Next, the gesture extracting unit 102 attempts to detect an object part from the acquired camera image (step S12). The detection of an object part can be performed by, for example, pattern matching. When there are a plurality of expected shapes of the object part, matching may be performed using a plurality of image templates. At this point, when an object part is not detected, a new image is acquired after standing by for a prescribed period of time and similar processing is repeated.

Next, the gesture extracting unit 102 determines a shape of the detected object part (step S13). In the present embodiment, a determination is made on whether the shape of the object part is shape type 1 or shape type 5. If the shape of the object part is a shape type other than predefined shape types, the processing may be suspended and a return may be made to step S11 or a determination of “not applicable” may be made to continue the processing.

Next, the gesture extracting unit 102 extracts a gesture performed by the object part using the camera image acquired in step S11 (step S14). Moreover, since a plurality of images are required to extract a gesture, when step S14 is first executed, the acquired image is temporarily stored and a return is made to step S11.

By executing step S14, a movement direction and a movement amount of the object part can be acquired. The movement direction and the movement amount of the object part can be acquired by, for example, extracting a feature point included in the object part and tracking the feature point. Since methods therefor are well known, a detailed description will be omitted.

Next, the pointer control unit 103 determines a movement direction and a movement amount of the pointer as described below based on the movement direction and the movement amount of the object part acquired in step S14 (step S15).

(1) Movement direction of pointer=movement direction of object part (as viewed from user)

When the object part is moved rightward as viewed from the user, the movement amount of the pointer is also rightward.

(2) Movement amount (pixels) of pointer=movement amount (pixels) of object part×coefficient c₁

The movement amount of the object part refers to the number of pixels in the acquired camera image. In addition, the coefficient C₁is a coefficient for determining a default movement amount of the pointer. For example, when a resolution of the operation screen is the same as a resolution of the camera, a value of 1.0 may be used as the coefficient C₁, and when the resolutions differ from each other, an arbitrary value may be used to correct the resolutions.

Moreover, the coefficient C₁may be changed based on a size of the object part in the camera image. For example, when the size of the object part is smaller than an image size, since the user is conceivably performing a gesture while being separated from the apparatus, the coefficient C₁may be increased.

In addition, different values may be respectively used for a vertical direction and a horizontal direction as the coefficient C₁. Accordingly, for example, when the operation screen and the camera image have different aspect ratios, the aspect ratios can be corrected.

Due to the proCess of step S15, the movement direction and the movement amount of the pointer are determined.

Next, the pointer control unit 103 corrects the movement amount of the pointer (step S16).

For example, as shown in FIG. 4, let us consider a case where a correction value corresponding to “shape type 1” is 3.0, a correction value corresponding to “shape type 5” is 1.0, and an object part moves between frames by 10 pixels (the coefficient C₁will not be considered at this time). In this case, when the shape of the object part is shape type 5, the movement amount of the pointer is 10 pixels, and when the shape of the object part is shape type 1, the movement amount of the pointer is 30 pixels.

--- DATA ROWS ---
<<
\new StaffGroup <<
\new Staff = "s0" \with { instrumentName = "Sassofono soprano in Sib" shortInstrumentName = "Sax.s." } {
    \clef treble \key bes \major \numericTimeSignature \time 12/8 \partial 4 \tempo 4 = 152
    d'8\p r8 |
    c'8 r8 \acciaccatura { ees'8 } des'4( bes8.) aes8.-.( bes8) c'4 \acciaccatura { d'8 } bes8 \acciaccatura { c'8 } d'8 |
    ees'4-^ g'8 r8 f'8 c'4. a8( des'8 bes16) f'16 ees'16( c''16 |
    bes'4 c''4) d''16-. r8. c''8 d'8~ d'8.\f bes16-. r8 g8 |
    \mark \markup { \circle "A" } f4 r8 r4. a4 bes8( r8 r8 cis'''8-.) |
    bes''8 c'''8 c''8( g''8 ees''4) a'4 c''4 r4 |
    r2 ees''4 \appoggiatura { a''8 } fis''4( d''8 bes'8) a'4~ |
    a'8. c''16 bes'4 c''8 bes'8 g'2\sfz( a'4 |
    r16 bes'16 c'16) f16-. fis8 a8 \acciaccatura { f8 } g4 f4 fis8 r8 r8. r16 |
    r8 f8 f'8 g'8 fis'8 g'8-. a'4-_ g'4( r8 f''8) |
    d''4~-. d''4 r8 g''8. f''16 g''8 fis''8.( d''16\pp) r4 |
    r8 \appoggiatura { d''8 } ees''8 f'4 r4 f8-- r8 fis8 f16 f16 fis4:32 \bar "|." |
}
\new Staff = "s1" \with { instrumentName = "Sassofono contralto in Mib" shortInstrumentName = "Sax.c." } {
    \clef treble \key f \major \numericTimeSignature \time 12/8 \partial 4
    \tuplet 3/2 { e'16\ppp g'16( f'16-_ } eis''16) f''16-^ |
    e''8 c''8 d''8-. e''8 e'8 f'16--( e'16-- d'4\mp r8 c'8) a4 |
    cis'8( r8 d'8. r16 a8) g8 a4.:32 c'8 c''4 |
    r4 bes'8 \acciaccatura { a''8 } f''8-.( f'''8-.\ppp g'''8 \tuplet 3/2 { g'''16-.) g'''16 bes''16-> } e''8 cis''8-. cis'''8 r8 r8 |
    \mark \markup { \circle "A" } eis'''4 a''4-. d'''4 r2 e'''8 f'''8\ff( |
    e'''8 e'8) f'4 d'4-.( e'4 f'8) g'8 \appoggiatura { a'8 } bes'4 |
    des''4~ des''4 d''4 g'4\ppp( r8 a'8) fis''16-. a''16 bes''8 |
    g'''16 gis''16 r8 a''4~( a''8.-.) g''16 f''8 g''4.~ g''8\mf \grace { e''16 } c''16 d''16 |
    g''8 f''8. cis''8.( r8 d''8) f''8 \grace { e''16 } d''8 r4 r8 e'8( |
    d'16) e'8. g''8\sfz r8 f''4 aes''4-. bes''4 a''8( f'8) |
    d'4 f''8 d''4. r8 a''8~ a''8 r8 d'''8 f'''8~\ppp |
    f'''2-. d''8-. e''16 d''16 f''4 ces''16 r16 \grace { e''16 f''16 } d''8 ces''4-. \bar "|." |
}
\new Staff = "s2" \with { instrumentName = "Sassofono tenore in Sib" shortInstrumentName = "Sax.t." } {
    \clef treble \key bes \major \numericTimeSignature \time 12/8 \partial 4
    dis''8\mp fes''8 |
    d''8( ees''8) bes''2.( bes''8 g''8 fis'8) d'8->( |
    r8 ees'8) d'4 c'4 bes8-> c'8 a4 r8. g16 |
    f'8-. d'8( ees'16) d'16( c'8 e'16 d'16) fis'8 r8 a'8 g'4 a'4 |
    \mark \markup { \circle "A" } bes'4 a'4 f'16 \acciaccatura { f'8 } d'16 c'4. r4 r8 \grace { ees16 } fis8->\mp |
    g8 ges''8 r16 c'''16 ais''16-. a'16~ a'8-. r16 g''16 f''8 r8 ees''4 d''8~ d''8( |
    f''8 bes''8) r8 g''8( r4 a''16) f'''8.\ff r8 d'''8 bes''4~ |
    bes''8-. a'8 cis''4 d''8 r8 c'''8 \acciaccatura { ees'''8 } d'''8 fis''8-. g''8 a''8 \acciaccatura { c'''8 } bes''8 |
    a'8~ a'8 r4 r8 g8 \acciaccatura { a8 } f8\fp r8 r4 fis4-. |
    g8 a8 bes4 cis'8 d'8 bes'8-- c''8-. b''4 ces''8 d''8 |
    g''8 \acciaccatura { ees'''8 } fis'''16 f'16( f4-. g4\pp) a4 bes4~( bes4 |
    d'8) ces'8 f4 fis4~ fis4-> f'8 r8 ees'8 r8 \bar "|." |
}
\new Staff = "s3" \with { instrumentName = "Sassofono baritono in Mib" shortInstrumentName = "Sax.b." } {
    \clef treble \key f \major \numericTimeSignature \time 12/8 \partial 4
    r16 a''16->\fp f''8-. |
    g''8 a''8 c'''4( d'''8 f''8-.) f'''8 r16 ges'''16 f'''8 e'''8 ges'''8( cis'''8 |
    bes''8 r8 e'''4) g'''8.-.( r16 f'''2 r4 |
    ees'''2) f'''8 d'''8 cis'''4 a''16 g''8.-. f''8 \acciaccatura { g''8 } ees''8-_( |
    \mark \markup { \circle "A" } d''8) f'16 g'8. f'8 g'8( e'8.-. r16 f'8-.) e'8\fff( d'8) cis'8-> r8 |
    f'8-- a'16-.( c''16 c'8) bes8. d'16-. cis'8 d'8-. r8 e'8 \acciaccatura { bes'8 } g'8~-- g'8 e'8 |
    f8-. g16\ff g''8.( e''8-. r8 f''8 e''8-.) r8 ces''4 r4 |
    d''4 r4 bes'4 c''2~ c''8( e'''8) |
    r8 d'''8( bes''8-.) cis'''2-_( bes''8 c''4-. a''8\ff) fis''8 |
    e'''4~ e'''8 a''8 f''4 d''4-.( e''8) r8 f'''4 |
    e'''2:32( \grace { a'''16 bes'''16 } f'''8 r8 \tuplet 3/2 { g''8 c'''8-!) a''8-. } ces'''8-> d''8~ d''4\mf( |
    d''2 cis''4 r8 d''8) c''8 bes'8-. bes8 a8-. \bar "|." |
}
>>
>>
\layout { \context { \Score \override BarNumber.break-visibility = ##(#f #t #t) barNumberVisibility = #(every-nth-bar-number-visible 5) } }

---

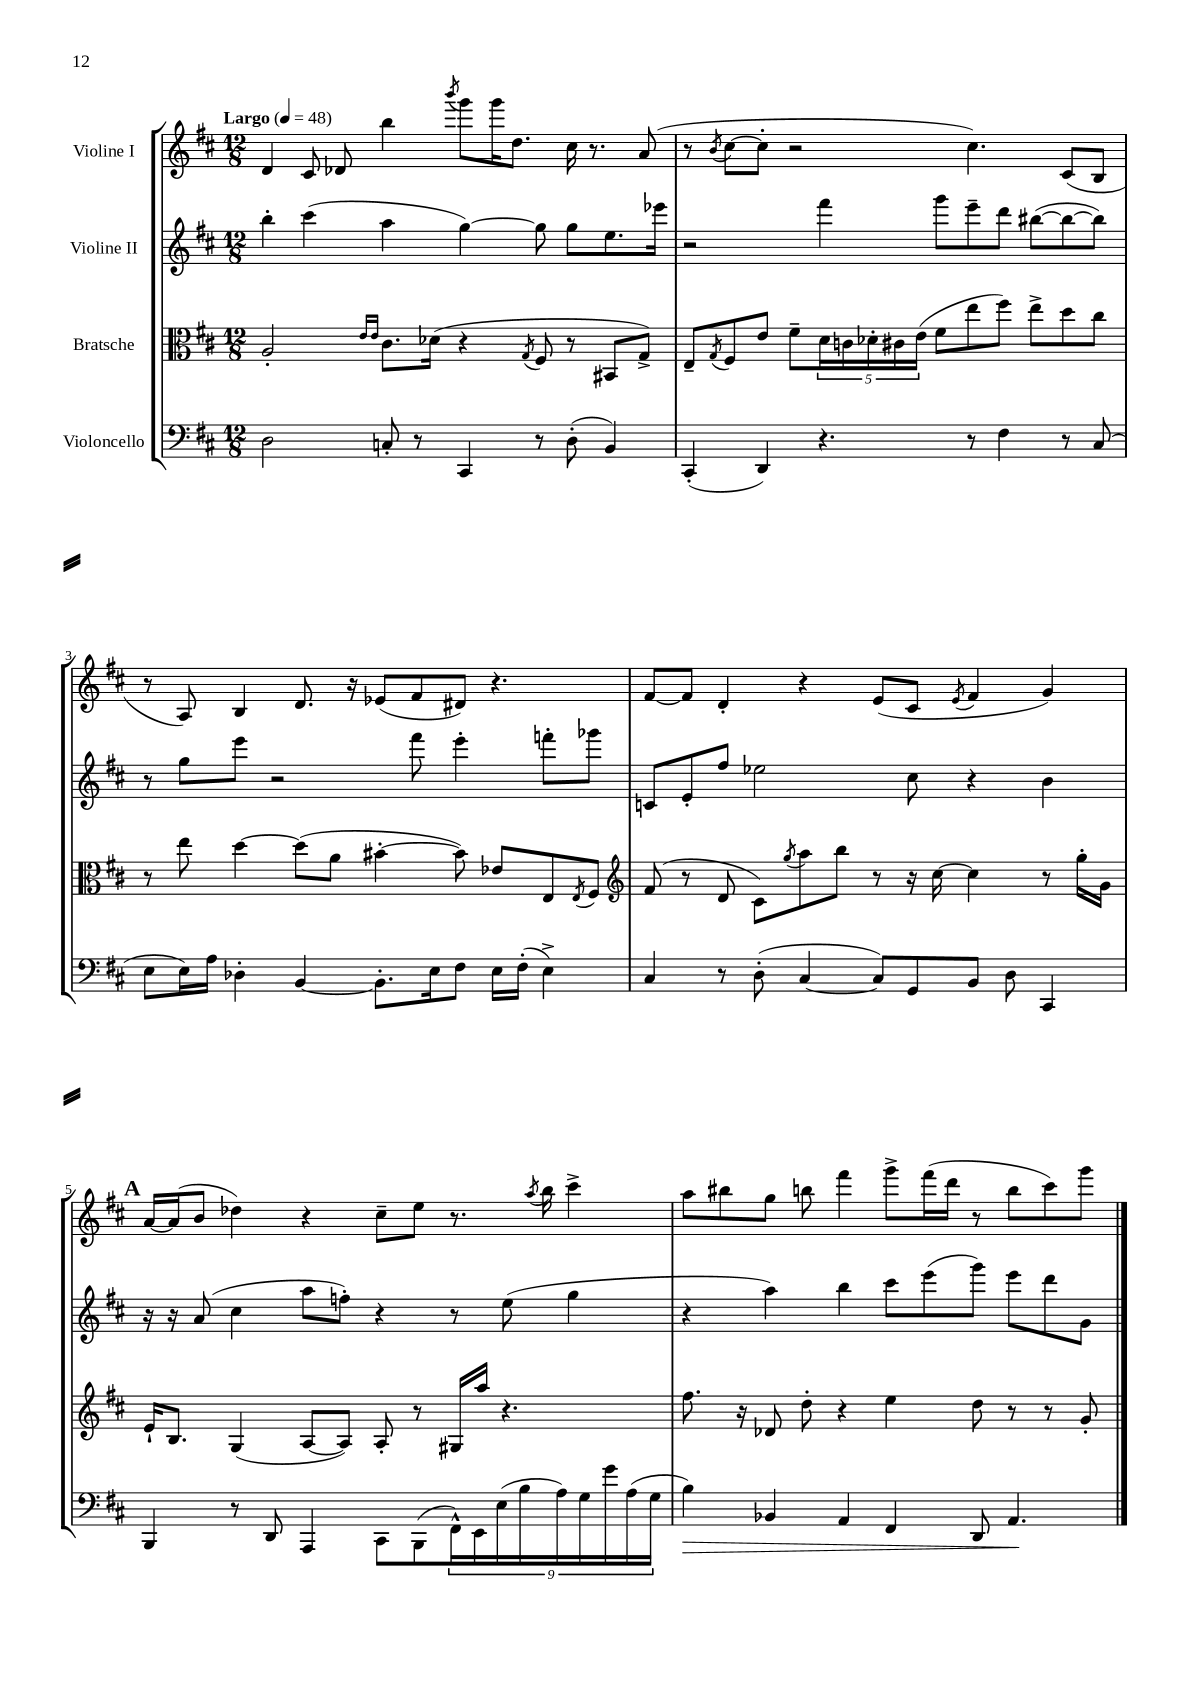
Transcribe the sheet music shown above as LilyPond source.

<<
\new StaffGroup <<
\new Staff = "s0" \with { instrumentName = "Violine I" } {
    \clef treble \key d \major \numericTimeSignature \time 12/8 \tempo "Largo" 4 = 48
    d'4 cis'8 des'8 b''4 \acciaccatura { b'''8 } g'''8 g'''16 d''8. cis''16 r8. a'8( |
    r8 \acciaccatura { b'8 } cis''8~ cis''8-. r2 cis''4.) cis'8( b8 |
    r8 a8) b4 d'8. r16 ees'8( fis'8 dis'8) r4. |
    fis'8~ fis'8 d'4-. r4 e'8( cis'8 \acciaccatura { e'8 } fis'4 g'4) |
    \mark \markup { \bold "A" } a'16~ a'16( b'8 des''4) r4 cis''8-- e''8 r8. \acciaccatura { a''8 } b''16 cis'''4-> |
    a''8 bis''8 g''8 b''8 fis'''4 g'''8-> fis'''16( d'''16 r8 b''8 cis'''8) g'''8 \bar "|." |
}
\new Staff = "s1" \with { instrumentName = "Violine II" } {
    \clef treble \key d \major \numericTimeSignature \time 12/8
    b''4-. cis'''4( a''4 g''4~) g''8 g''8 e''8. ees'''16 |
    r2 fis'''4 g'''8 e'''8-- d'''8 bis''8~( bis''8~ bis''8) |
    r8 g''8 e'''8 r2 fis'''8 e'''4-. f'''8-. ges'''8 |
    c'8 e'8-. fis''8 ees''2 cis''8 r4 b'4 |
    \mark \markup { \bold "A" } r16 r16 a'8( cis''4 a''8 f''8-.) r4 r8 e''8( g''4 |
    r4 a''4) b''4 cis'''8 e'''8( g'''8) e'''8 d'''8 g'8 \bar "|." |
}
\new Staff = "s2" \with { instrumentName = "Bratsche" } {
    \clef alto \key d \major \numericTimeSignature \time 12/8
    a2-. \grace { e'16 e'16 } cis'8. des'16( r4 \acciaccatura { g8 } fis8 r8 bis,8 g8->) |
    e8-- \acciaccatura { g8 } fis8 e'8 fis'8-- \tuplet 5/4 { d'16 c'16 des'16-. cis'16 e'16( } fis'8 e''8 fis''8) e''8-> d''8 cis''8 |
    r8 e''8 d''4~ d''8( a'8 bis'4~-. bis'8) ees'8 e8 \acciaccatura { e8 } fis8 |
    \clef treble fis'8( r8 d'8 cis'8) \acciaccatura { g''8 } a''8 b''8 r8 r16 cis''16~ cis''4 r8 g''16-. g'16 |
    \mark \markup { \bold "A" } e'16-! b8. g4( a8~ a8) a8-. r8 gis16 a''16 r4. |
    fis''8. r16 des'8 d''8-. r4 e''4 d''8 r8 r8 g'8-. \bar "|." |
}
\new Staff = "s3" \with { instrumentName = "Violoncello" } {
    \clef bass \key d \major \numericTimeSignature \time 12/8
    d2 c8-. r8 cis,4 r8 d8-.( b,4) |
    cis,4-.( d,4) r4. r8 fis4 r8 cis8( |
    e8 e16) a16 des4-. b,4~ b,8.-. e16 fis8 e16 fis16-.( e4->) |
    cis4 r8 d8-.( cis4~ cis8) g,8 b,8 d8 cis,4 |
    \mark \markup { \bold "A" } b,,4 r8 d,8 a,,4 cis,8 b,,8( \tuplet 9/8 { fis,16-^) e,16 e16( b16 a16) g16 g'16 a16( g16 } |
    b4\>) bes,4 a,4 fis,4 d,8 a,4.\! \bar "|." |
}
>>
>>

--- WHAT THE TASK REQUIRES ---
Continue the patent text on gesture-based pointer control, starting after its last sentence. The entries are separate material and unrelated to the patent text on gesture-based pointer control.

--- ANSWER TO THE EXERCISE ---
Next, the command generating unit 104 generates a control signal for moving the pointer and transmits the control signal to the object device 200 (step S17). In the example described above, for example, a control signal representing an instruction to “move the pointer rightward by 30 pixels” is generated and transmitted to the object device 200.

Moreover, the processes of steps S11 to S17 are periodically executed. In addition, the processing shown in FIG. 5 is ended when an operation representing an end of input (for example, when an operation requiring pointing is ended on the object device) is performed.

As described above, the gesture recognition apparatus according to the first embodiment corrects a movement amount of a pointer according to a shape of an object part having performed a gesture. Accordingly, a case where a gesture is performed by a fingertip (in other words, a case where a motion of the gesture is small) and a case where a gesture is performed by an entire hand (in other words, a case where a motion of the gesture is large) can be distinguished from each other and the movement amount of the pointer can be set appropriately.

Moreover, while the shape of an object part is determined every time step S13 is executed in the description of the present embodiment, a configuration may be adopted in which step S13 is executed only once after detecting an object part and is skipped after a gesture is started. By adopting such a configuration, an amount of processing can be reduced.

However, there may be cases where a gesture ends and a different gesture is started in succession. In such a case, a configuration may be adopted in which step S13 is executed once again. For example, when a shape or a size of an object part changes significantly or when an object part moves out of frame of an image and subsequently reenters the frame, a determination that a different gesture has been started may be made and step S13 may be executed once again. Alternatively, step S13 may be executed once again in accordance with an explicit operation.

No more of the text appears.